In the early 1950s, as The Goon Show was gaining popularity, its main writer Spike Milligan married for the first time and began a family. This reportedly sufficiently distracted him from writing scripts so much that he accepted an invitation from Eric Sykes to share his small office above a grocer's shop at 130 Uxbridge Road, Shepherd's Bush. Sykes, a longtime Goons fan, was then writing for the popular radio comedy series Educating Archie starring Peter Brough and his ventriloquist dummy Archie Andrews (in which Harry Secombe was also appearing).
Sykes originated the idea of forming a non-profit, co-operative writers' agency; Milligan then approached rising comedy writing partners Ray Galton and Alan Simpson with the proposal.

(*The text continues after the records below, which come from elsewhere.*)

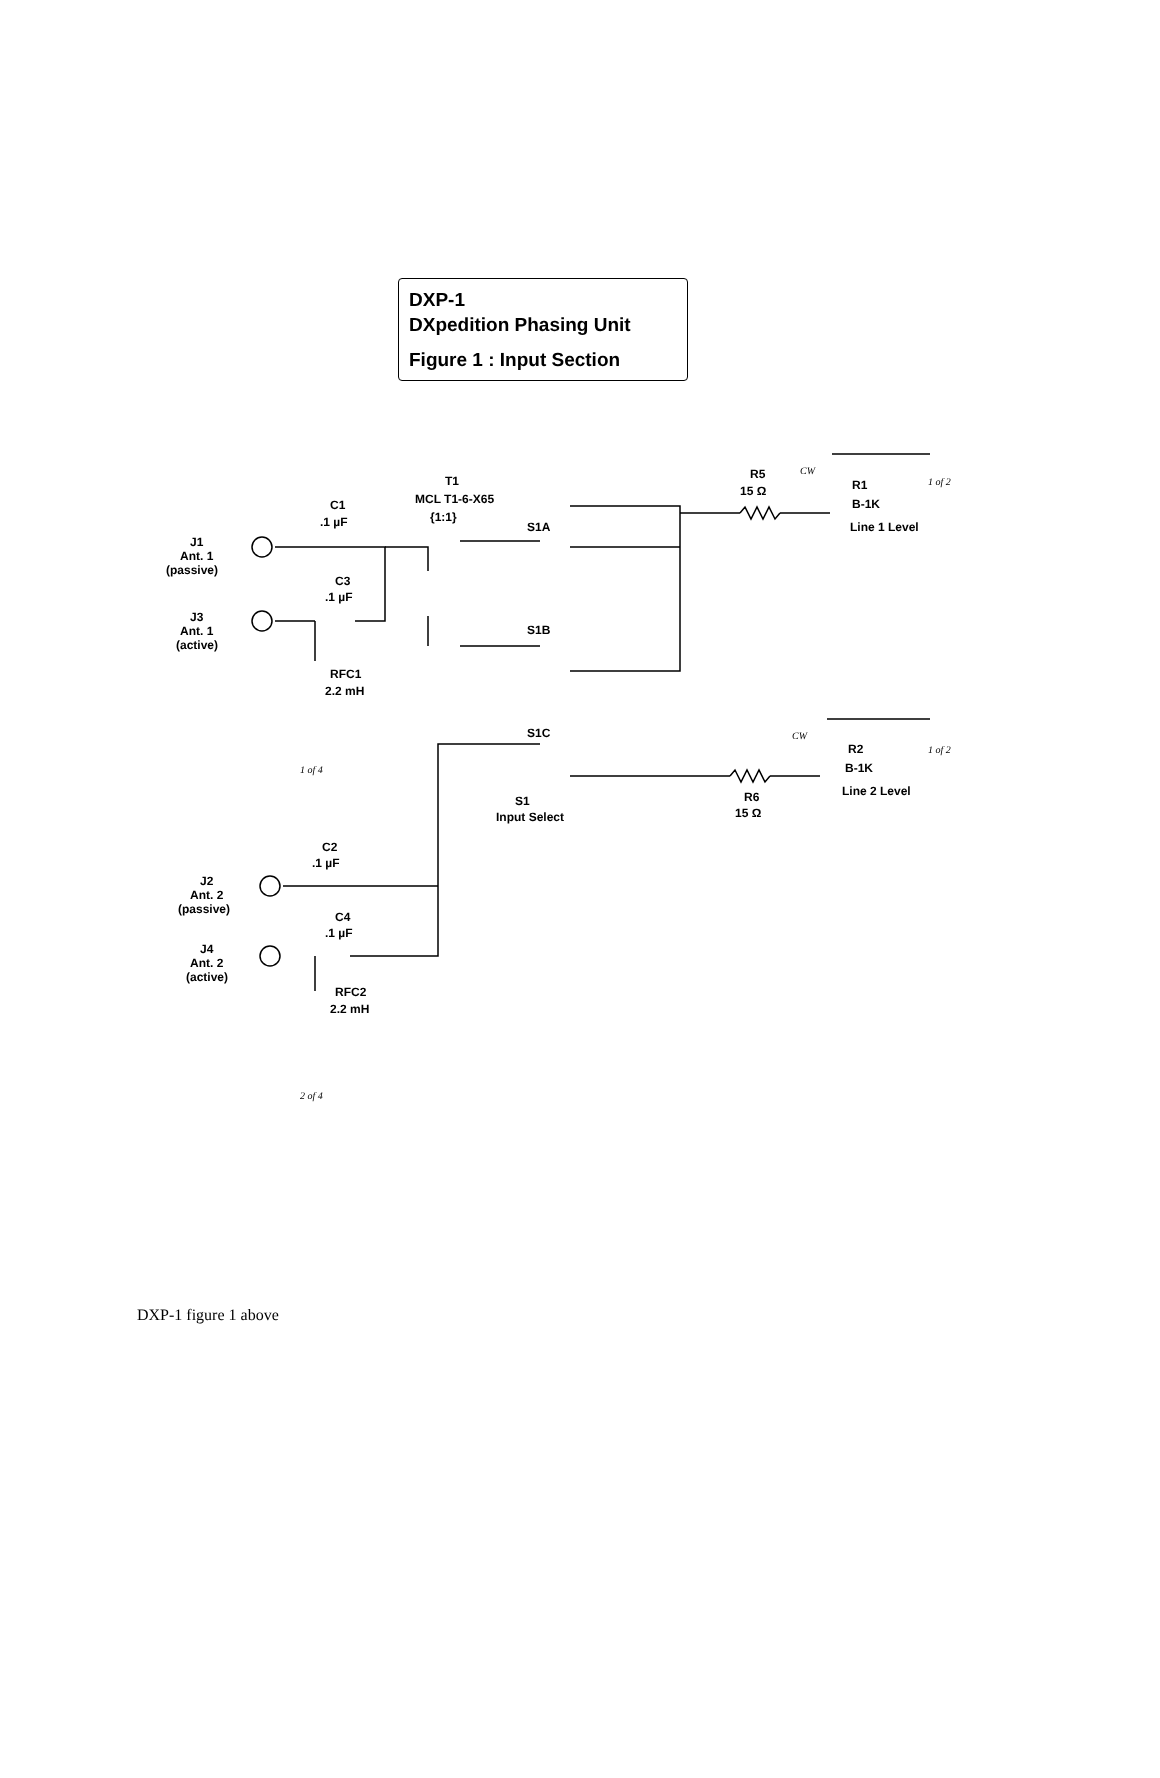DXP-1
DXpedition Phasing Unit
Figure 1 : Input Section
T1
MCL T1-6-X65
{1:1}
C1
.1 µF
C3
.1 µF
J1
Ant. 1
(passive)
J3
Ant. 1
(active)
RFC1
2.2 mH
R5
15 Ω
R1
B-1K
Line 1 Level
S1A
S1B
S1C
S1
Input Select
R2
B-1K
Line 2 Level
R6
15 Ω
C2
.1 µF
C4
.1 µF
J2
Ant. 2
(passive)
J4
Ant. 2
(active)
RFC2
2.2 mH
1 of 2
1 of 2
1 of 4
2 of 4
CW
CW
DXP-1 figure 1 above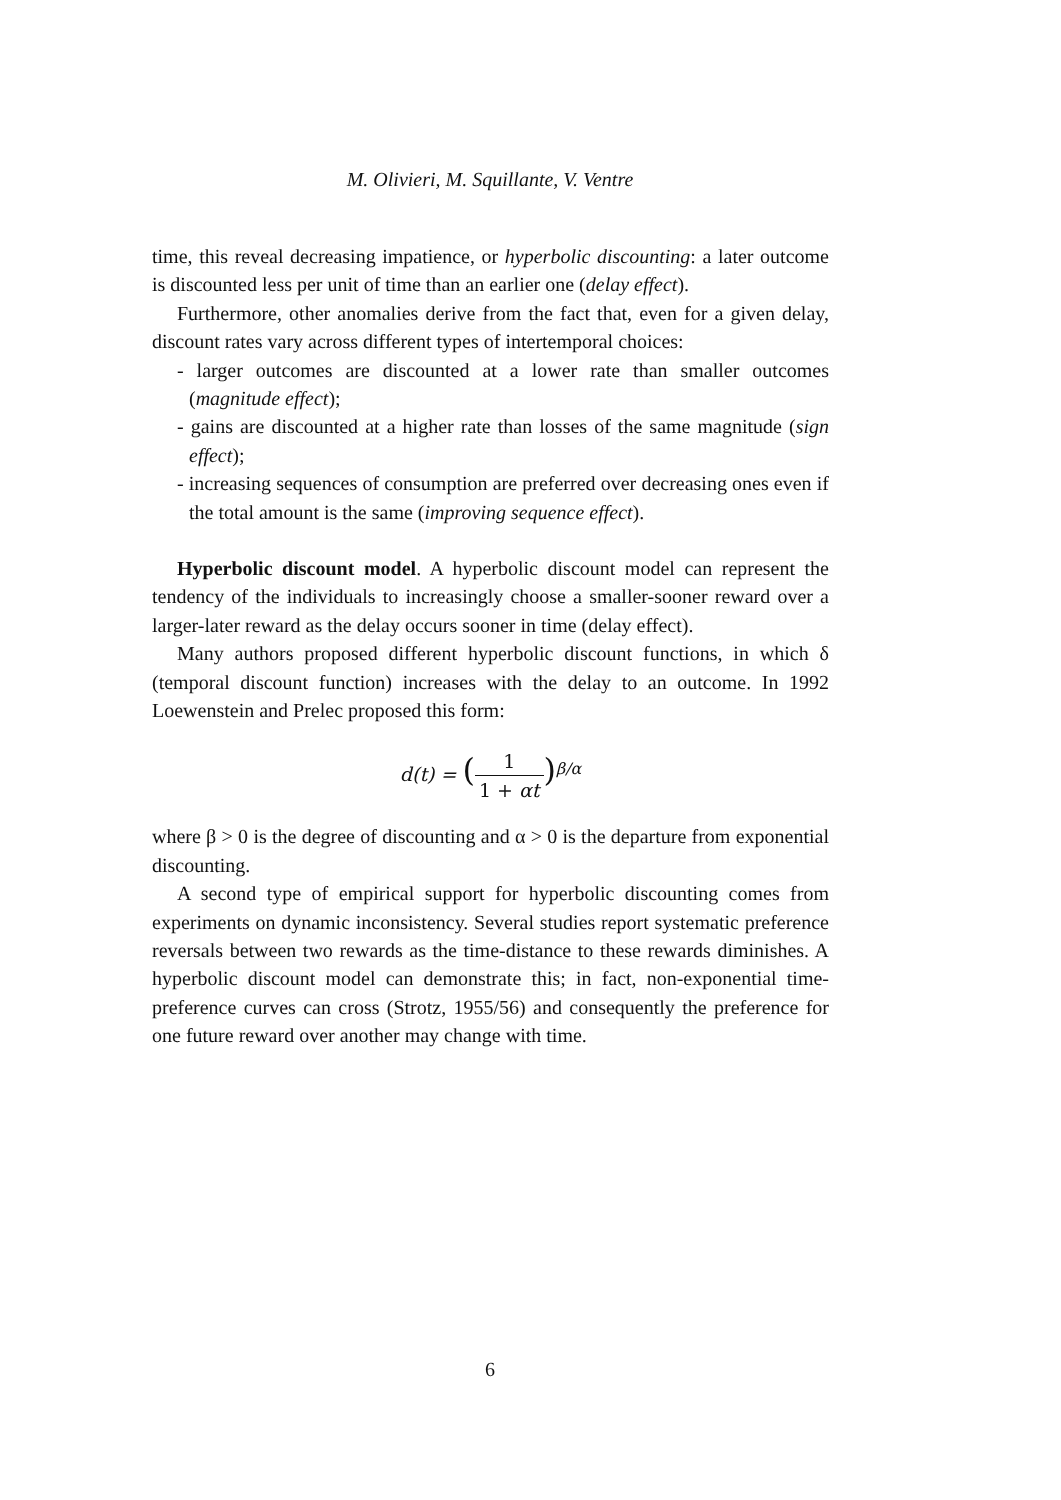M. Olivieri, M. Squillante, V. Ventre
time, this reveal decreasing impatience, or hyperbolic discounting: a later outcome is discounted less per unit of time than an earlier one (delay effect).
Furthermore, other anomalies derive from the fact that, even for a given delay, discount rates vary across different types of intertemporal choices:
- larger outcomes are discounted at a lower rate than smaller outcomes (magnitude effect);
- gains are discounted at a higher rate than losses of the same magnitude (sign effect);
- increasing sequences of consumption are preferred over decreasing ones even if the total amount is the same (improving sequence effect).
Hyperbolic discount model. A hyperbolic discount model can represent the tendency of the individuals to increasingly choose a smaller-sooner reward over a larger-later reward as the delay occurs sooner in time (delay effect).
Many authors proposed different hyperbolic discount functions, in which δ (temporal discount function) increases with the delay to an outcome. In 1992 Loewenstein and Prelec proposed this form:
d(t) = (1 1 + αt)<sup>β/α</sup>
where β > 0 is the degree of discounting and α > 0 is the departure from exponential discounting.
A second type of empirical support for hyperbolic discounting comes from experiments on dynamic inconsistency. Several studies report systematic preference reversals between two rewards as the time-distance to these rewards diminishes. A hyperbolic discount model can demonstrate this; in fact, non-exponential time-preference curves can cross (Strotz, 1955/56) and consequently the preference for one future reward over another may change with time.
6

Taking vacant space above Sykes's office, they jointly formed Associated London Scripts (ALS) with Frankie Howerd and Sykes and Howerd's then manager Stanley "Scruffy" Dale. Their original secretary (a former schoolfriend of Simpsons) was Beryl Vertue, who later became the firm's business affairs manager and in-house agent. Comedian Tony Hancock briefly joined the collective and other prominent notable members included Terry Nation, Johnny Speight, Dennis Spooner and John Antrobus.
The venture eventually grew to include around thirty writers, with a support staff of twelve; by 1957 it had outgrown the Shepherd's Bush offices and moved to larger premises in Kensington High Street. Around 1960 ALS sold the Kensington offices and purchased even more prestigious premises at 9 Orme Court in Bayswater Road, adjacent to Hyde Park.